* ARTICLE
★ ★ ★ ★
Savasana is by far the most challenging of all asanas. It is so much more difficult to be than to do. As the name suggests, it is the pose of the corpse or shava. Another word from my mother tongue here… Shavam means corpse in Malayalam.
The minute life leaves the body, there is no person but a dead body, we say the person has gone. Language can be very expressive if we listen carefully.
I had a short morning practice today and wound up in Setuband Sarvangasana as my Savasana. For a brief while, I was a shava. My body was just that, a body, a container. It was interesting to note that the sensation did not disappear as soon as I grew aware of it but I could watch it for a brief bit. Perhaps japa practice is responsible for this new ability to bring gentle attention. There was a distinct sensation or rather a lack of it in the repose. I found my breath was different, a natural retention. I don’t know if this is how it is meant to be but it was what it was. As always, it is a pose which leaves me a certain energy and calm dynamism.
★ ★ ★ ★
* PROVIDED DATA
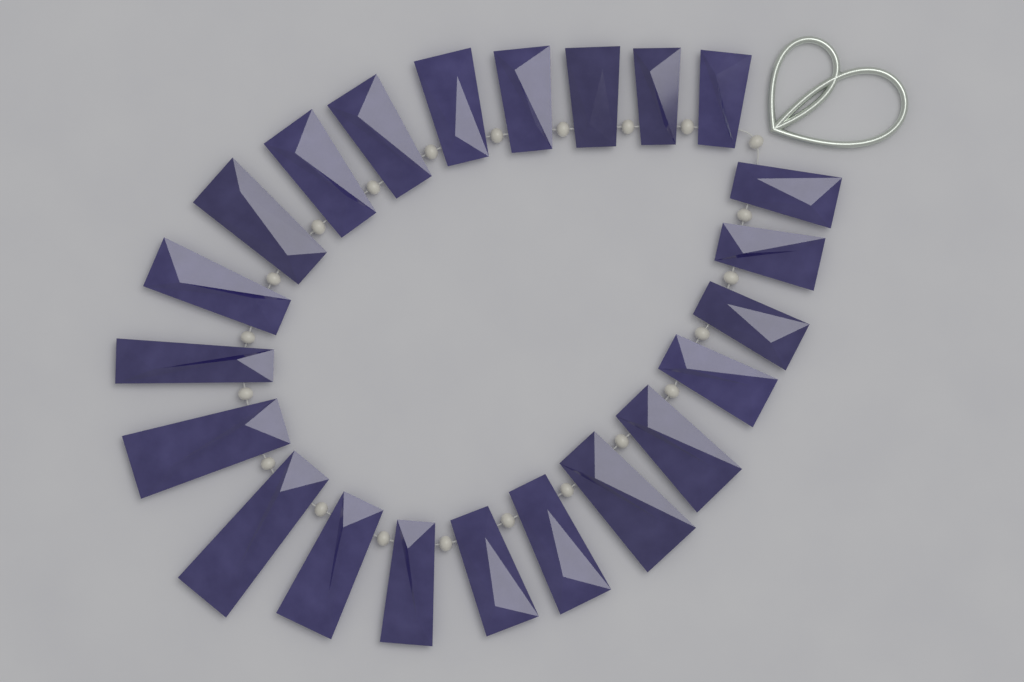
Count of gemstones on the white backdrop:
★ ★ ★ ★
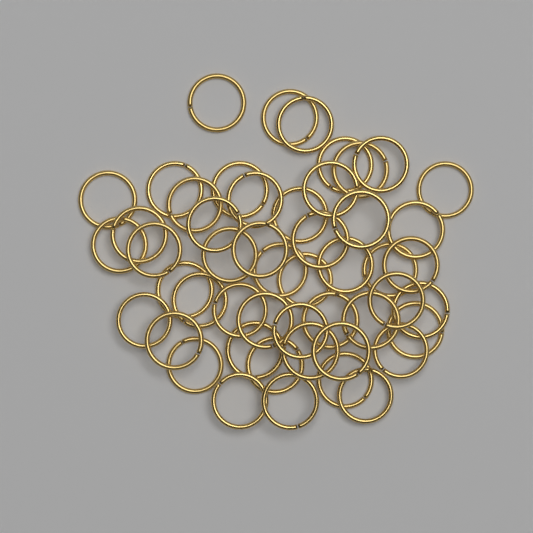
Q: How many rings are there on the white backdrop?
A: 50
★ ★ ★ ★
* WHAT IS EXPECTED
Please pick up the piece on Savasana after its final sentence and carry it on. These records come from a separate source.

* WRITTEN ANSWER
A couple of girls at work have been asking me to teach them some asanas. I’ve been loathe to ‘teach’ anyone since there is so much I do not know and so much that is lacking in my own practice. A bigger fear is hurting or harming someone because of my ignorance. However, they have been asking quite a while and I agreed to show them what I know. They came in early to work today and we had a small session together. One of them even got a change of clothes to practise! The 30 odd minutes felt natural and I think they liked it too. Nothing fancy, just the way I was taught with a few tadasana variations, a couple of seated poses and Savasana. Before the day was out, they took down the names of the asanas to look it up and practise at home. They definitely seemed quite enthusiastic and it felt good to share.
Watching them in Savasana, I could see myself in the way they held themselves, the restlessness of the mind escaping through the body. Letting go is not easy yet in a few minutes the body quietens enough to begin to relax. The skin changes. When my children were little, their skin would soften when they slept or just woke up. In fact, it would turn a few shades lighter and ‘baby soft’ describes that tenderness perfectly. It happens in Savasana too, the softening and relaxing. The adjustment cues help in allowing the body to find its natural repose.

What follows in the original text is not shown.